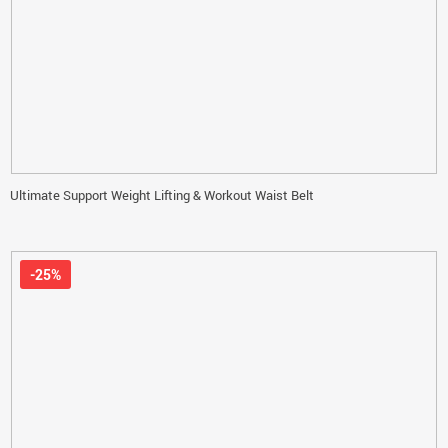
Ultimate Support Weight Lifting & Workout Waist Belt
-25%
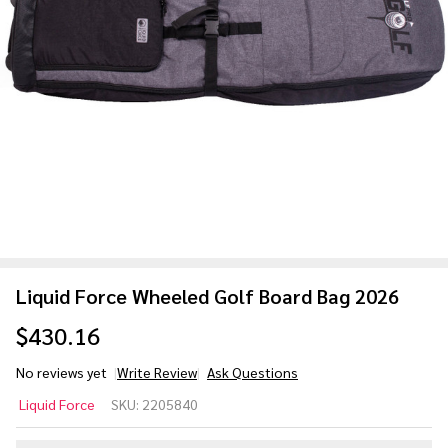
Liquid Force Wheeled Golf Board Bag 2026
$430.16
No reviews yet
Write Review
Ask Questions
Liquid
Liquid Force
SKU:
2205840
Force
Wheeled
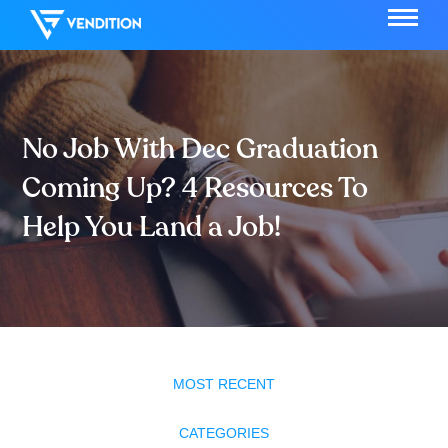
No Job With Dec Graduation
Coming Up? 4 Resources To
Help You Land a Job!
MOST RECENT
CATEGORIES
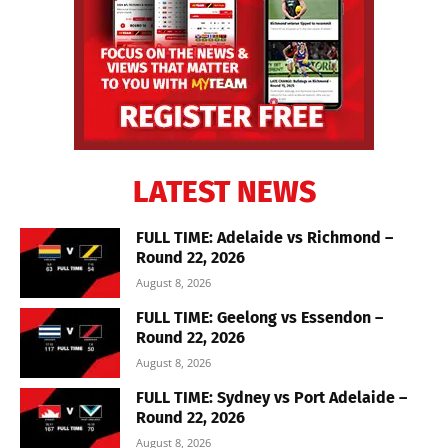
LATEST NEWS
FULL TIME: Adelaide vs Richmond –
Round 22, 2026
August 8, 2026
FULL TIME: Geelong vs Essendon –
Round 22, 2026
August 8, 2026
FULL TIME: Sydney vs Port Adelaide –
Round 22, 2026
August 8, 2026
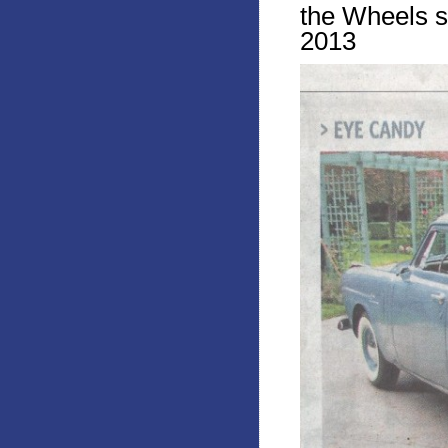
the Wheels s
2013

• Assignment: Leaving the pictures out, reproduce the entries above exactly.

• Result of this exercise:
Ultimate Support Weight Lifting & Workout Waist Belt
-25%
Liquid Force Wheeled Golf Board Bag 2026
$430.16
No reviews yet
Write Review
Ask Questions
Liquid
Liquid Force
SKU:
2205840
Force
Wheeled
No Job With Dec Graduation
Coming Up? 4 Resources To
Help You Land a Job!
MOST RECENT
CATEGORIES
LATEST NEWS
FULL TIME: Adelaide vs Richmond –
Round 22, 2026
August 8, 2026
FULL TIME: Geelong vs Essendon –
Round 22, 2026
August 8, 2026
FULL TIME: Sydney vs Port Adelaide –
Round 22, 2026
August 8, 2026
the Wheels s
2013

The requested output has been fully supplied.